_WHAT TO PRODUCE_
If a record contains a picture, leave the picture out and transcribe everything else exactly.

_TASK INPUT_
________

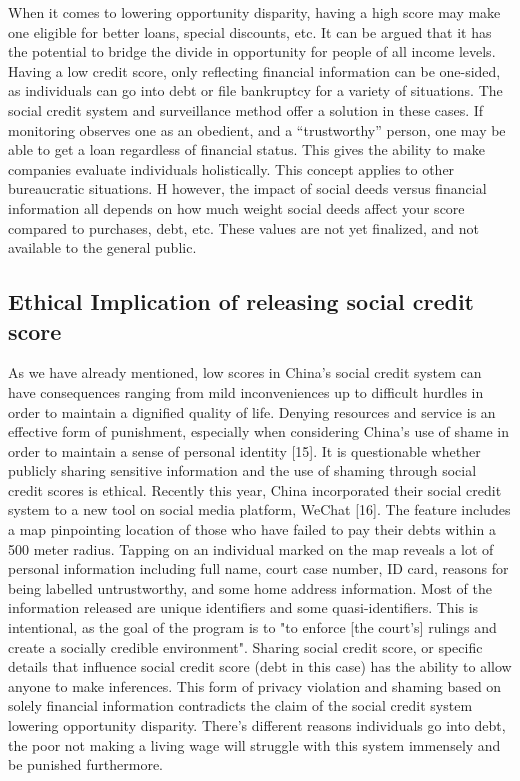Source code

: \documentclass[letterpaper, 10 pt, conference]{ieeeconf}  %
\begin{document}
When it comes to lowering opportunity disparity,  having a high score may make one eligible for better loans, special discounts, etc. It can be argued that it has the potential to bridge the divide in opportunity for people of all income levels. Having a low credit score, only reflecting financial information can be one-sided, as individuals can go into debt or file bankruptcy for a variety of situations. The social credit system and surveillance method offer a solution in these cases. If monitoring observes one as an obedient, and a “trustworthy” person, one may be able to get a loan regardless of financial status. This gives the ability to make companies evaluate individuals holistically. This concept applies to other bureaucratic situations. H	however, the impact of social deeds versus financial information all depends on how much weight social deeds affect your score compared to purchases, debt, etc. These values are not yet finalized, and not available to the general public.

\subsection{Ethical Implication of releasing social credit score}

As we have already mentioned, low scores in China’s social credit system can have consequences ranging from mild inconveniences up to difficult hurdles in order to maintain a dignified quality of life. Denying resources and service is an effective form of punishment, especially when considering China’s use of shame in order to maintain a sense of personal identity [15]. It is questionable whether publicly sharing sensitive information and the use of shaming through social credit scores is ethical. Recently this year, China incorporated their social credit system to a new tool on social media platform, WeChat [16]. The feature includes a map pinpointing location of those who have failed to pay their debts within a 500 meter radius. Tapping on an individual marked on the map reveals a lot of personal information including full name, court case number, ID card, reasons for being labelled untrustworthy, and some home address information. Most of the information released are unique identifiers and some quasi-identifiers. This is intentional, as the goal of the program is to "to enforce [the court’s] rulings and create a socially credible environment". Sharing social credit score, or specific details that influence social credit score (debt in this case) has the ability to allow anyone to make inferences. This form of privacy violation and shaming based on solely financial information contradicts the claim of the social credit system lowering opportunity disparity.  There’s different reasons individuals go into debt, the poor not making a living wage will struggle with this system immensely and be punished furthermore. 
\end{document}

________

_RESULT OF THE TASK_
Source code

: \documentclass[letterpaper, 10 pt, conference]{ieeeconf}  %
\begin{document}
When it comes to lowering opportunity disparity,  having a high score may make one eligible for better loans, special discounts, etc. It can be argued that it has the potential to bridge the divide in opportunity for people of all income levels. Having a low credit score, only reflecting financial information can be one-sided, as individuals can go into debt or file bankruptcy for a variety of situations. The social credit system and surveillance method offer a solution in these cases. If monitoring observes one as an obedient, and a “trustworthy” person, one may be able to get a loan regardless of financial status. This gives the ability to make companies evaluate individuals holistically. This concept applies to other bureaucratic situations. H	however, the impact of social deeds versus financial information all depends on how much weight social deeds affect your score compared to purchases, debt, etc. These values are not yet finalized, and not available to the general public.

\subsection{Ethical Implication of releasing social credit score}

As we have already mentioned, low scores in China’s social credit system can have consequences ranging from mild inconveniences up to difficult hurdles in order to maintain a dignified quality of life. Denying resources and service is an effective form of punishment, especially when considering China’s use of shame in order to maintain a sense of personal identity [15]. It is questionable whether publicly sharing sensitive information and the use of shaming through social credit scores is ethical. Recently this year, China incorporated their social credit system to a new tool on social media platform, WeChat [16]. The feature includes a map pinpointing location of those who have failed to pay their debts within a 500 meter radius. Tapping on an individual marked on the map reveals a lot of personal information including full name, court case number, ID card, reasons for being labelled untrustworthy, and some home address information. Most of the information released are unique identifiers and some quasi-identifiers. This is intentional, as the goal of the program is to "to enforce [the court’s] rulings and create a socially credible environment". Sharing social credit score, or specific details that influence social credit score (debt in this case) has the ability to allow anyone to make inferences. This form of privacy violation and shaming based on solely financial information contradicts the claim of the social credit system lowering opportunity disparity.  There’s different reasons individuals go into debt, the poor not making a living wage will struggle with this system immensely and be punished furthermore. 
\end{document}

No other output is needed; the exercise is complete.